*** Block opens ***

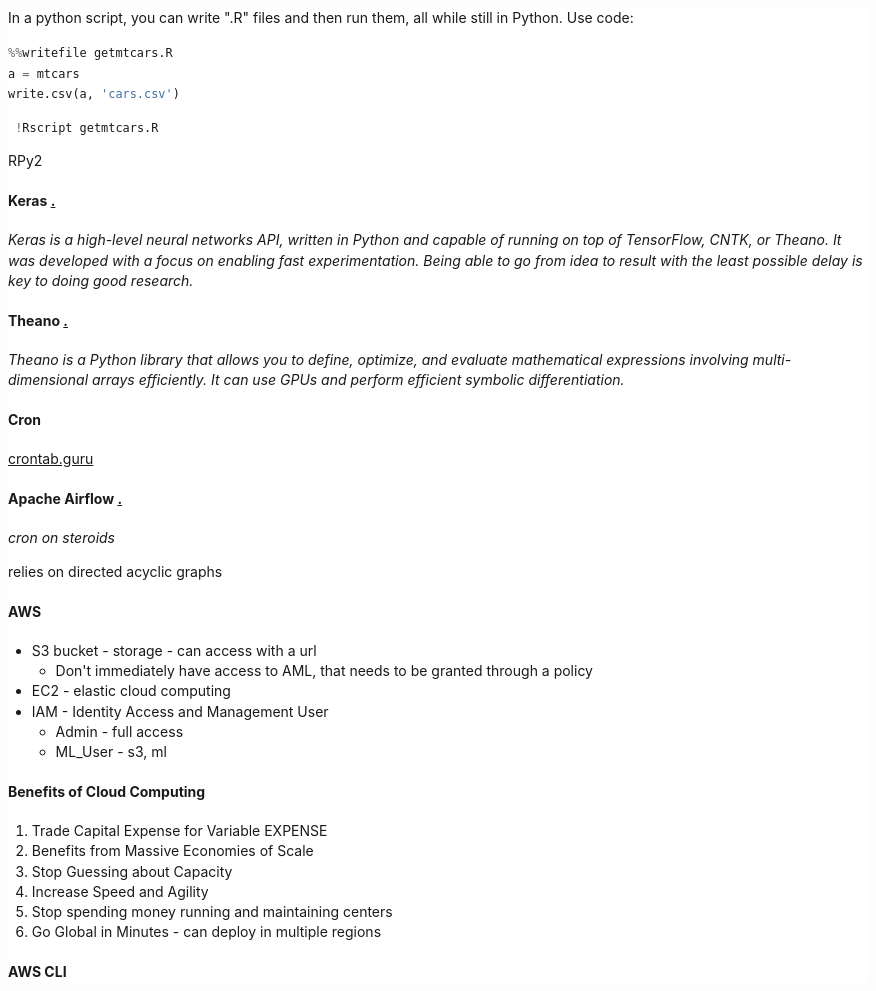 In a python script, you can write ".R" files and then run them, all while still in Python.  Use code:
```Python
%%writefile getmtcars.R
a = mtcars
write.csv(a, 'cars.csv')
```
```python
 !Rscript getmtcars.R
```

RPy2


#### Keras [.](https://keras.io/)

*Keras is a high-level neural networks API, written in Python and capable of running on top of TensorFlow, CNTK, or Theano. It was developed with a focus on enabling fast experimentation. Being able to go from idea to result with the least possible delay is key to doing good research.*

#### Theano [.](https://github.com/Theano/Theano)

*Theano is a Python library that allows you to define, optimize, and evaluate mathematical expressions involving multi-dimensional arrays efficiently. It can use GPUs and perform efficient symbolic differentiation.*


#### Cron

[crontab.guru](https://crontab.guru/)

#### Apache Airflow [.](https://airflow.apache.org/plugins.html)

*cron on steroids*

relies on directed acyclic graphs


#### AWS

* S3 bucket - storage - can access with a url
  * Don't immediately have access to AML, that needs to be granted through a policy
* EC2 - elastic cloud computing
* IAM - Identity Access and Management User
  * Admin - full access
  * ML_User - s3, ml

#### Benefits of Cloud Computing

1. Trade Capital Expense for Variable EXPENSE
2. Benefits from Massive Economies of Scale
3. Stop Guessing about Capacity
4. Increase Speed and Agility
5. Stop spending money running and maintaining centers
6. Go Global in Minutes - can deploy in multiple regions

#### AWS CLI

*** Block closes ***

Your assignment: Search the entries for the word "Theano", then list each line that holds it.

Solved exercise:
*Keras is a high-level neural networks API, written in Python and capable of running on top of TensorFlow, CNTK, or Theano. It was developed with a focus on enabling fast experimentation. Being able to go from idea to result with the least possible delay is key to doing good research.*
#### Theano [.](https://github.com/Theano/Theano)
*Theano is a Python library that allows you to define, optimize, and evaluate mathematical expressions involving multi-dimensional arrays efficiently. It can use GPUs and perform efficient symbolic differentiation.*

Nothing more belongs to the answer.